With this model you basically rent a stable or field with a run-in shelter from an owner and then run it as if it were your own.

This works very well if you live very close to the stable as you will manage the property as if it were your own and take care of all the daily tasks.

The owner of the property won’t come to check on or care for the property daily or even weekly. Depending on your agreement they may come once a year or as needed.

This type of arrangement is good when you want to keep your horses as if you had them in your backyard and have a lot of time to take care of all the running tasks a yard requires.

Schooling or breaking livery

This is when the horse is kept at livery, either on grass or stabled, and livery yard staff is in charge of the daily care.

Your horse will also be trained in your chosen field (dressage, jumping etc.) 5-6 days a week.

If you’re stabling a young horse at a breaking livery he’ll be trained in the basics of riding and care.

Working livery

Riding schools will sometimes offer what’s called working livery.

This is where your horse is stabled according to whatever model they offer at the school and you’re charged a reduced rate for allowing the school to use the horse in lessons or for hacking or trail riding.

You can talk to the school about what types of lessons you want your horse to be used for and how often.

This can be a good model if you can’t exercise your horse every day yourself but don’t want to pay a rider to do it.

Other arrangements

Some stables may offer reduced rates if you pitch in around the stable and help care for the other horses and take care of the yard jobs.

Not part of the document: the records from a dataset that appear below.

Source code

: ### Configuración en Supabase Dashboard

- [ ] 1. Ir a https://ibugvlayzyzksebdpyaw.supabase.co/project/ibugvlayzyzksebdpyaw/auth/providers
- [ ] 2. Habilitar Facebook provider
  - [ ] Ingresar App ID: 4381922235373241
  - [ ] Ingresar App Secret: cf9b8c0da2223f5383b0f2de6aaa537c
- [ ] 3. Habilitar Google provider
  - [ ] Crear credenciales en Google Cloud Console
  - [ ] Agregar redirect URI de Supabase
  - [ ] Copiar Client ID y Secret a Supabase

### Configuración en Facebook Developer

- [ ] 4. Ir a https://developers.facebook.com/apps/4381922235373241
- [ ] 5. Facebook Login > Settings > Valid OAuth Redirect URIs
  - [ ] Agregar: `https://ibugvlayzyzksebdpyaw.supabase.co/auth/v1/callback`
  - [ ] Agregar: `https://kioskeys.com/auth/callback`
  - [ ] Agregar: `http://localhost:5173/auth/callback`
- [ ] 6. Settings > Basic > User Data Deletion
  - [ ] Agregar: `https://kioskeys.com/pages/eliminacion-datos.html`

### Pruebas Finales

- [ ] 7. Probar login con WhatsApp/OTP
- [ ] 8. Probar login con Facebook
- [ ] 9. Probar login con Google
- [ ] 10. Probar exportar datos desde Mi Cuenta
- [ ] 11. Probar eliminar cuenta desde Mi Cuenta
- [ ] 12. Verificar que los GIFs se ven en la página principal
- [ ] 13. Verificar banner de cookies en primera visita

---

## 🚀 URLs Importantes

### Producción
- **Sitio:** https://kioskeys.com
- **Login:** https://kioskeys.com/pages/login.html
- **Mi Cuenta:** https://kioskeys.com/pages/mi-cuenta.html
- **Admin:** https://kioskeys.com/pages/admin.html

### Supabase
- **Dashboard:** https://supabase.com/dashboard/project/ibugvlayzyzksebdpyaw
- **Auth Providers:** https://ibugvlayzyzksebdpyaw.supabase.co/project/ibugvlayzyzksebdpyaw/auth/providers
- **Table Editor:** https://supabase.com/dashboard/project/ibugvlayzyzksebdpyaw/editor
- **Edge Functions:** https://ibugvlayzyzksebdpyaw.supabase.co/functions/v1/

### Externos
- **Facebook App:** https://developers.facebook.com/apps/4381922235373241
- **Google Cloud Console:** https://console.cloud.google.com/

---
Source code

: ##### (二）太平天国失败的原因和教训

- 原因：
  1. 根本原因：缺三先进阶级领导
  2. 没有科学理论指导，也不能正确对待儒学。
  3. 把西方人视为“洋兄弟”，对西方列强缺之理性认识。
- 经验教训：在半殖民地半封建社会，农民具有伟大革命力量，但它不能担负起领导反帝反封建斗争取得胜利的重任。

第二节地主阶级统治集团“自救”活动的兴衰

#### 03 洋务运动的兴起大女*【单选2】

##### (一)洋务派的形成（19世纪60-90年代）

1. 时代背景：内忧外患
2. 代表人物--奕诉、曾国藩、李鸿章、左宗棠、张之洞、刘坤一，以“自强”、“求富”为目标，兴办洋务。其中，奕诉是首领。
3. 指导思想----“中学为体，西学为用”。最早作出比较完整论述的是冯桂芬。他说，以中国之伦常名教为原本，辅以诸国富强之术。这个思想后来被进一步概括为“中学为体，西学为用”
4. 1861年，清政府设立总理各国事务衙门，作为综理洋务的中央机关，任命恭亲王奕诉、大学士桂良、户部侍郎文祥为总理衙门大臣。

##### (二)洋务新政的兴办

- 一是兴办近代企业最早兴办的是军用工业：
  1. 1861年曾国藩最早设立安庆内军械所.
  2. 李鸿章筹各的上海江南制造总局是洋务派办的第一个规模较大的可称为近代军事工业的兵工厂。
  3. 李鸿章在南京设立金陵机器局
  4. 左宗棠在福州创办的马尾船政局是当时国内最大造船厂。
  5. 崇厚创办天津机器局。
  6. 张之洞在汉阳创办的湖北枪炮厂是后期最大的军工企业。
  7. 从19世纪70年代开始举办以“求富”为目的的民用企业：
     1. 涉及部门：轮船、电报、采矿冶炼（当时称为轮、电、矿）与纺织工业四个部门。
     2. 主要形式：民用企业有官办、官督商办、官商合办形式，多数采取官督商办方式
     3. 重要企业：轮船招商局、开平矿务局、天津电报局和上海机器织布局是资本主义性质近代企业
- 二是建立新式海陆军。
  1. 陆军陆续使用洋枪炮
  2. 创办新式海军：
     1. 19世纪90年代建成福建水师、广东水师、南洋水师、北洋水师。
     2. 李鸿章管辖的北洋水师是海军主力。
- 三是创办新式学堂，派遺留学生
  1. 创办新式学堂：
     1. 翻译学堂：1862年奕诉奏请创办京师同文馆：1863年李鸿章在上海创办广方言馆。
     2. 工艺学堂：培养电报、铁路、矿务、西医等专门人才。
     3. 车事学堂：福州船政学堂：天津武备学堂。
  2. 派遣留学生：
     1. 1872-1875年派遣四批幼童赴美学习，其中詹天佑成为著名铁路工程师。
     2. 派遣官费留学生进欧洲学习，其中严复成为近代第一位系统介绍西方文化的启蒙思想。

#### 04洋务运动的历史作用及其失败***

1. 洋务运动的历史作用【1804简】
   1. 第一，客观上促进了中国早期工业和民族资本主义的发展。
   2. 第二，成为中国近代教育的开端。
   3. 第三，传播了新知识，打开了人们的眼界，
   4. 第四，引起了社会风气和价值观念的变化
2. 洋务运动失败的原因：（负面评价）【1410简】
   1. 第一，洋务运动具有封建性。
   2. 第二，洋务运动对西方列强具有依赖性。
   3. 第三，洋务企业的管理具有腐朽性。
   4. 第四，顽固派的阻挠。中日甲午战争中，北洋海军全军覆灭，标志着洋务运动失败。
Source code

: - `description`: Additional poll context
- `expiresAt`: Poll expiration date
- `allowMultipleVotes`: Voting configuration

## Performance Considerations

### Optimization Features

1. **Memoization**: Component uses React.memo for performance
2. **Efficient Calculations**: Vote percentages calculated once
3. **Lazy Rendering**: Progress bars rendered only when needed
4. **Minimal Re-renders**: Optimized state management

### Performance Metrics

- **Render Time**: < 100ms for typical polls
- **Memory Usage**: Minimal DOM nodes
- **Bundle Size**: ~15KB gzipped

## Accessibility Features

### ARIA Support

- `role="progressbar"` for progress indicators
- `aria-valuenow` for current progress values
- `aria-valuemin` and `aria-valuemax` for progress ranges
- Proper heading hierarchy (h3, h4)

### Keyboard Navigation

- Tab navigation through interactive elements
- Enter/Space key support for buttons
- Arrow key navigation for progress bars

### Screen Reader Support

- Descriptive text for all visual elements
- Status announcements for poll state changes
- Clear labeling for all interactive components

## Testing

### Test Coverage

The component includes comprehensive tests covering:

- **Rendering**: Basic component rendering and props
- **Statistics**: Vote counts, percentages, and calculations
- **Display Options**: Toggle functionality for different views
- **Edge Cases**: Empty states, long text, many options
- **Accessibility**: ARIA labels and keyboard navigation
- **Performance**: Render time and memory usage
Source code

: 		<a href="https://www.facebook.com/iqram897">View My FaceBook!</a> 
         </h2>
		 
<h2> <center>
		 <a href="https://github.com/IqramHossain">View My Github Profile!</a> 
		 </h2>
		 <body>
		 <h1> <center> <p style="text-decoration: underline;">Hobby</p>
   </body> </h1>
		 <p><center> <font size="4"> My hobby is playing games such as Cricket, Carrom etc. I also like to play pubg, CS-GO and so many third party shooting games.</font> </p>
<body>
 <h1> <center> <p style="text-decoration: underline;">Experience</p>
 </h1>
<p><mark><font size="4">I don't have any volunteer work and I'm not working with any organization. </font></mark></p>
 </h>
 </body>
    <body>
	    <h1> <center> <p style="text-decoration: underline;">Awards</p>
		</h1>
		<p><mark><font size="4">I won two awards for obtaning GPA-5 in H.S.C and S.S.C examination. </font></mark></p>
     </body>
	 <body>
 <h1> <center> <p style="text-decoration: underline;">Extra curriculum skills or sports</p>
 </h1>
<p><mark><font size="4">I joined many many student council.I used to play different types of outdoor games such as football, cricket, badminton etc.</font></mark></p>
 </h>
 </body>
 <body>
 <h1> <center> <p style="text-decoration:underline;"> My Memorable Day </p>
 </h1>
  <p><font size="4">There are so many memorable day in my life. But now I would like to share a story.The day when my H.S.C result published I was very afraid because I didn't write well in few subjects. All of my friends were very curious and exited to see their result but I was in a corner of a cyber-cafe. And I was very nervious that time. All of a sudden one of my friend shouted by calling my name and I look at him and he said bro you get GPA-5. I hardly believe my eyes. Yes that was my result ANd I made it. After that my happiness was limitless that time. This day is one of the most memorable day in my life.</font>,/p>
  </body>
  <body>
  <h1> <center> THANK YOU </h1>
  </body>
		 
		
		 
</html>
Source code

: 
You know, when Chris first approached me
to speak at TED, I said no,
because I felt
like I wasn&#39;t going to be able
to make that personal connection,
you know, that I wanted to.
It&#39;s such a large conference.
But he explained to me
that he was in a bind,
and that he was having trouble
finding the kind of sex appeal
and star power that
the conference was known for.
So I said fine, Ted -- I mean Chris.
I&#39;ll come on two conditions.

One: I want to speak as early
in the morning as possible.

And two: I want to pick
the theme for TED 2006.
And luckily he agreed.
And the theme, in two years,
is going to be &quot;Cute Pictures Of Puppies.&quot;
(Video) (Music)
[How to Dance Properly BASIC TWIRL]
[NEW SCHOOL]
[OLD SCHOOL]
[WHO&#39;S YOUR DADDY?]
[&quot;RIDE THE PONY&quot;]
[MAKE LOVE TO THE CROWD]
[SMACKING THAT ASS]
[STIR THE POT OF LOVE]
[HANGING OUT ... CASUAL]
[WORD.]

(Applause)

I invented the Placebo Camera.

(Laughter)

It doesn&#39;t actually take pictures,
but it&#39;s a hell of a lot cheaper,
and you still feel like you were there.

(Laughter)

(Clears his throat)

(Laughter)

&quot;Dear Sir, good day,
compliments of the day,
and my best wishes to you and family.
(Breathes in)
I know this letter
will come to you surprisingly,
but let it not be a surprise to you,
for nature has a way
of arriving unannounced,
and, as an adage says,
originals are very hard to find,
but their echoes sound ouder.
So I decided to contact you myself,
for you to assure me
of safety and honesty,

When you do find a livery yard make sure to have everything written down in the contract so you clearly know what your responsibilities are.

Find a way to keep track of all the jobs you do so that you can communicate to the staff and owner which jobs you’re regularly taking care of to fulfil your contract.

Getting a renter is also something you might consider.

If you’re limited on budget for a stable that’s nearby or don’t have time to take care of your horse every day of the week, you can find someone to share the horse with you.

By allowing the other person to rent the horse from you, you’ll get someone to exercise the horse as well as some money to help cover the boarding costs.

Outline everything in a renter’s agreement so that you’re both clear on what responsibilities you have.

Find a renter who you trust and who has similar riding and handling skills and principles to yours.

Whatever livery you choose for your horse, remember that the welfare of your horse is always your responsibility.

Don’t assume that you can ignore your horse for long periods of time or that it’s the stable staffs’ problem if the horse becomes ill or needs special attention.

Whoever you end up sharing the care of your horse with, make sure that you trust them and that you have a system in place for communicating regularly and updating you on how your horse is being cared for.

When it comes to stabling your horse there are many options out there and you should always go and have a look at the place and ask questions before you sign a livery contract.